Seattle using special radar to save trees

Seattle using special radar to save trees »Play Video
SEATTLE -- Move over, Dr. Seuss and The Lorax.

The city of Seattle is now speaking for the trees, and it's using the newest technology to do it -- a new tree radar.

Tree roots crack the sidewalks and crumble the street. And the thing about tree roots is they just keep on growing.

But if you cut out the roots to repair the road, you're probably going to kill the tree. So what do you do?

Seattle's answer: the tree radar.

It used to be if a tree root was digging up the sidewalk, you'd just dig up the root, killing the tree. But not anymore.

"They don't want to harm any of the existing roots because once you start getting into those, you can kill the tree," said Robert Schall of GEO Radar.

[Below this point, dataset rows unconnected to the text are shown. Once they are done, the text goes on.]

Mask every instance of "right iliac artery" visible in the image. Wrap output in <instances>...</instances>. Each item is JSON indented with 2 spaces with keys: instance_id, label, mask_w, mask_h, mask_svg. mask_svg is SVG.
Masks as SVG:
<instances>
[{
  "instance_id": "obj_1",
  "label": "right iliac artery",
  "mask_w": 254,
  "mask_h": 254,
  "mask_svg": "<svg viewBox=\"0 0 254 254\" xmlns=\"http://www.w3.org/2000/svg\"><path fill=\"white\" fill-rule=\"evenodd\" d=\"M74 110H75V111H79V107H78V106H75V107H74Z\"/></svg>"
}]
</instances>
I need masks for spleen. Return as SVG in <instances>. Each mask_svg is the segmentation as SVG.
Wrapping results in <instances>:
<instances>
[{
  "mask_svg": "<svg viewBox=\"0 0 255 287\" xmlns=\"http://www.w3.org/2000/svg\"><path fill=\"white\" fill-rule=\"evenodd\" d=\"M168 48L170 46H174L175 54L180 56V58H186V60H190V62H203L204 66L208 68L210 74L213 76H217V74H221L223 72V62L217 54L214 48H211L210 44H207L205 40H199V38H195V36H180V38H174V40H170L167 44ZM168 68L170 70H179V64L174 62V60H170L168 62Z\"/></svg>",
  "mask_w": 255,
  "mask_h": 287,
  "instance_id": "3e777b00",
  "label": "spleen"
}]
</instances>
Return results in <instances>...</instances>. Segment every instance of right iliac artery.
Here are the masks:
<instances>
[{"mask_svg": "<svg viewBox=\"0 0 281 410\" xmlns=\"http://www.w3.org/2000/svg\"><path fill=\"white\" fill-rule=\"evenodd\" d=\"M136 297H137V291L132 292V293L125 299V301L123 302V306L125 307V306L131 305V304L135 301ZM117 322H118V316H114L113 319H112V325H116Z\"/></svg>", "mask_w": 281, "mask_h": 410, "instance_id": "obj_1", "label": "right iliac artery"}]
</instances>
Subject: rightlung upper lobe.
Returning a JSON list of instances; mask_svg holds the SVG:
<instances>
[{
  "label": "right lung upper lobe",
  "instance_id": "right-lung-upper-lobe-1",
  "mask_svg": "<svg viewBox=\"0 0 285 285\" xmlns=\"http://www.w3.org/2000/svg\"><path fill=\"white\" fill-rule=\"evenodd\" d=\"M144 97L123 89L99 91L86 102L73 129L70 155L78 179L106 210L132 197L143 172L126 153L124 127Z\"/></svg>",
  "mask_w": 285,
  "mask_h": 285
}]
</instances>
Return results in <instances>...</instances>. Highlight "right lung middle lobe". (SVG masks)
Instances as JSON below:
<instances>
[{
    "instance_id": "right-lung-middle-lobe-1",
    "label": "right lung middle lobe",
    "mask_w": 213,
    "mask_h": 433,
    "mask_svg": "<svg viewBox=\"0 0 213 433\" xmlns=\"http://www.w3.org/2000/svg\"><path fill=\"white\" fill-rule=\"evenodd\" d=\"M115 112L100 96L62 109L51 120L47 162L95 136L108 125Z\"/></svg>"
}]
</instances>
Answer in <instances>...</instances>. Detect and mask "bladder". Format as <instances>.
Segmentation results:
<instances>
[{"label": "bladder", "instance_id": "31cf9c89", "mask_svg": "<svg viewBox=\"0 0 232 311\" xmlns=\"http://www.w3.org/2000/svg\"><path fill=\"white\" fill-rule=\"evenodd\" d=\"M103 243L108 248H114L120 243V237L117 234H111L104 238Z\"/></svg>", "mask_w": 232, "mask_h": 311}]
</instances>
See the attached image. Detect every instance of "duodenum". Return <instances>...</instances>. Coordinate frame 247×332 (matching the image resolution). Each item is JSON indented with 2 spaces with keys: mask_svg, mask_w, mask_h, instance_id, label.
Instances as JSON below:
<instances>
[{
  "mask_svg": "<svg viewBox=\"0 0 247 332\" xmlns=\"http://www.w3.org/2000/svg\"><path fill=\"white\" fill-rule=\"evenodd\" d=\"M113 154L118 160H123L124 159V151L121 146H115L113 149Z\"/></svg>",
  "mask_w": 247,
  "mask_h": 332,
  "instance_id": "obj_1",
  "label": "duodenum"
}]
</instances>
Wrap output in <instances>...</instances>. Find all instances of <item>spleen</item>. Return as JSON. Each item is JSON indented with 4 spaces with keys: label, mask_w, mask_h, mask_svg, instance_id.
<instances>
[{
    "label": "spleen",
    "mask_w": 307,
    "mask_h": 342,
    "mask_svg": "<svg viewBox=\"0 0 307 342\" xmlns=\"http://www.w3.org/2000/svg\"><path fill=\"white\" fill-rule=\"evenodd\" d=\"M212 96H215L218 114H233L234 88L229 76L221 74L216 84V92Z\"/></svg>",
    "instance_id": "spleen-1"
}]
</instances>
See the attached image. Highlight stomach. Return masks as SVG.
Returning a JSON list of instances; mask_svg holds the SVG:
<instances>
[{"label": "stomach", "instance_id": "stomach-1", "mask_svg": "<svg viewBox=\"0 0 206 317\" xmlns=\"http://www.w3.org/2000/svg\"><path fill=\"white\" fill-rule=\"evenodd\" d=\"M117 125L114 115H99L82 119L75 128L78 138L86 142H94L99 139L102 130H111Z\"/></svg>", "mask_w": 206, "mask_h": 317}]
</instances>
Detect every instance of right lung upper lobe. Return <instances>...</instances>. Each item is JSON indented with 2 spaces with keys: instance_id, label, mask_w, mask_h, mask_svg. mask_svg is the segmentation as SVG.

Now the radar will tell the city where those roots are before crews begin digging. Just point the big red box toward the ground, shoot, and the crews will know what's under the concrete pavement.

Schall says the gadget can tell you if it's a pipe, gravel, a tree root or something else entirely that's under that pavement.

"I found a Volkswagen Beetle buried," he said, "a body, basically .... and the amount of trash people bury is crazy."

But not everything they find is bad.

Search and rescue teams used the same radar device to find earthquake victims buried alive in Haiti.

"The pulsing of the radar - you could actually see the breath, the breathing. You could see the person's cavity moving," Schall said.

Seattle's already using the radar to save trees near construction sites, some of them hundreds of years old.

And there's already a line of engineers, landscapers, utility workers and road crews waiting to try it out.

The radar costs up to $70,000 but the city says that pales in comparison to the number of trees it can save.